I Miss The 1960s!

I Miss the 1960s!

“If someone thinks that peace and love are just a cliché that must have been left behind in the 60s, that’s a problem. Peace and love are eternal.”
― John Lennon

One of my favorite TV shows is Sunday Morning on CBS.  This week’s show included a video of The Beatles’ 1960s era live recording session for All You Need Is Love. There were all four of the ‘lads” in their Nehru jackets, chewing gum and grinning with the boyish charm that used to cause young girls to faint!  A full orchestra of old white guys was in stark contrast to the audience of long-haired teenagers, scattered around, sitting cross-legged on the floor.  Colorful balloons and streamers hung from the ceiling and psychedelic art decorated the walls.  The “fab four” were having fun and the music echoed a time I am grateful to have experienced and I miss a lot.
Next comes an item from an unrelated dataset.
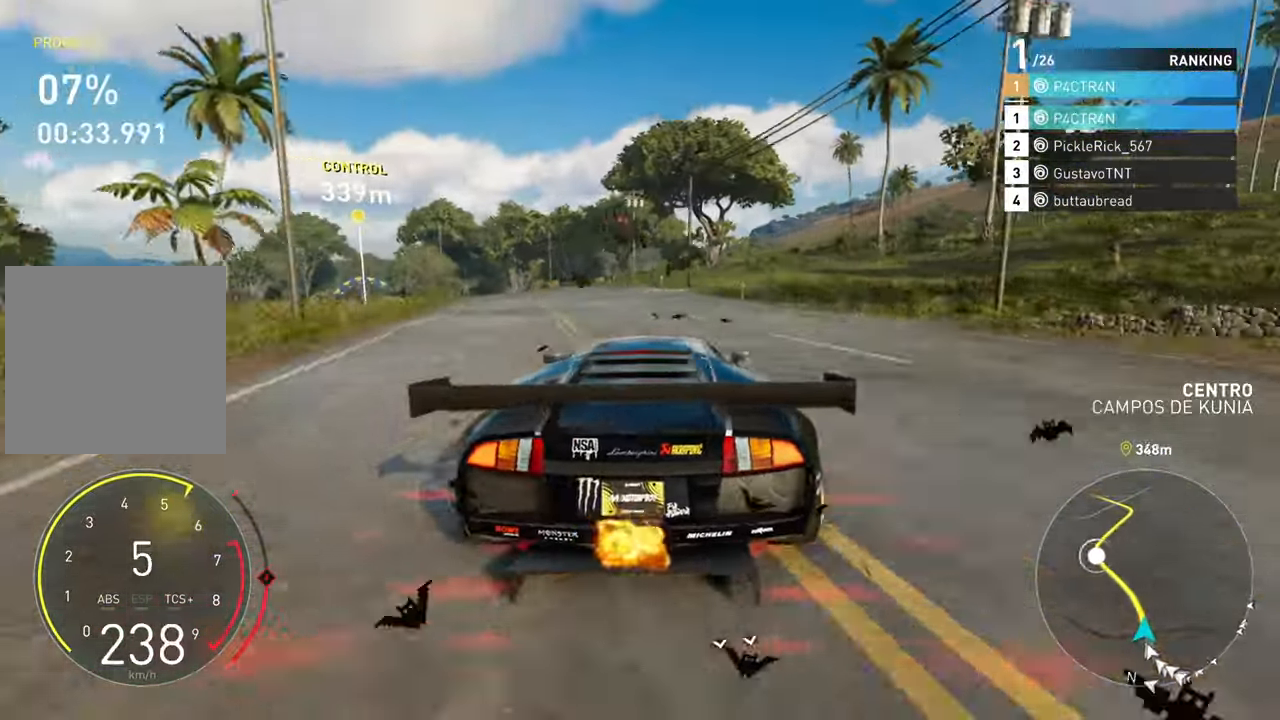
{"buttons": ["R2"], "left_stick": "left", "right_stick": "center", "events": [[17, "R2", "up"], [150, "R2", "down"], [267, "left_stick", "center"], [484, "left_stick", "left"]]}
As I watched the video with wistfulness, I thought about those long-gone days and why I miss them.  Was it merely a time of youthful innocence or something different?  We all know that the 1960s ushered in enormous societal and cultural changes, but what about for us aging baby boomers, as individuals?  At age 16, I wanted to be part of the “hippie” culture but Richmond, Virginia is a long way from San Francisco and I didn’t have a clue how to escape my traditional southern upbringing.  And I didn’t have the guts, to be honest.  Not too long ago, I admitted to my daughter that as a teenager, I wanted to try drugs but didn’t know where to get them.  Her shocked reaction surprised me.  She said, “Are you kidding?  Things have really changed.”  I guess she knows too well how easy it is to get drugs today.  She also knows firsthand what drug addiction does to young people and their families.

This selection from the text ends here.